WORK INSTRUCTIONS: Count the lines in the records that contain the word "California", and reply with the number alone.

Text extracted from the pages
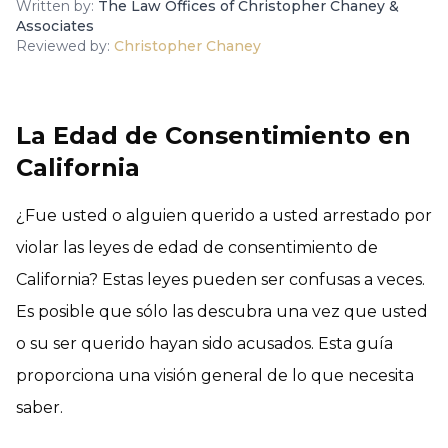
Written by:
The Law Offices of Christopher Chaney &
Associates
Reviewed by:
Christopher Chaney
La Edad de Consentimiento en
California
¿Fue usted o alguien querido a usted arrestado por
violar las leyes de edad de consentimiento de
California? Estas leyes pueden ser confusas a veces.
Es posible que sólo las descubra una vez que usted
o su ser querido hayan sido acusados. Esta guía
proporciona una visión general de lo que necesita
saber.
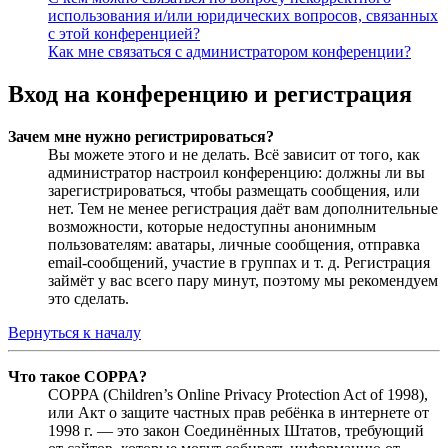
использования и/или юридических вопросов, связанных
с этой конференцией?
Как мне связаться с администратором конференции?
Вход на конференцию и регистрация
Зачем мне нужно регистрироваться?
Вы можете этого и не делать. Всё зависит от того, как
администратор настроил конференцию: должны ли вы
зарегистрироваться, чтобы размещать сообщения, или
нет. Тем не менее регистрация даёт вам дополнительные
возможности, которые недоступны анонимным
пользователям: аватары, личные сообщения, отправка
email-сообщений, участие в группах и т. д. Регистрация
займёт у вас всего пару минут, поэтому мы рекомендуем
это сделать.
Вернуться к началу
Что такое COPPA?
COPPA (Children’s Online Privacy Protection Act of 1998),
или Акт о защите частных прав ребёнка в интернете от
1998 г. — это закон Соединённых Штатов, требующий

EXERCISE SOLUTION: 2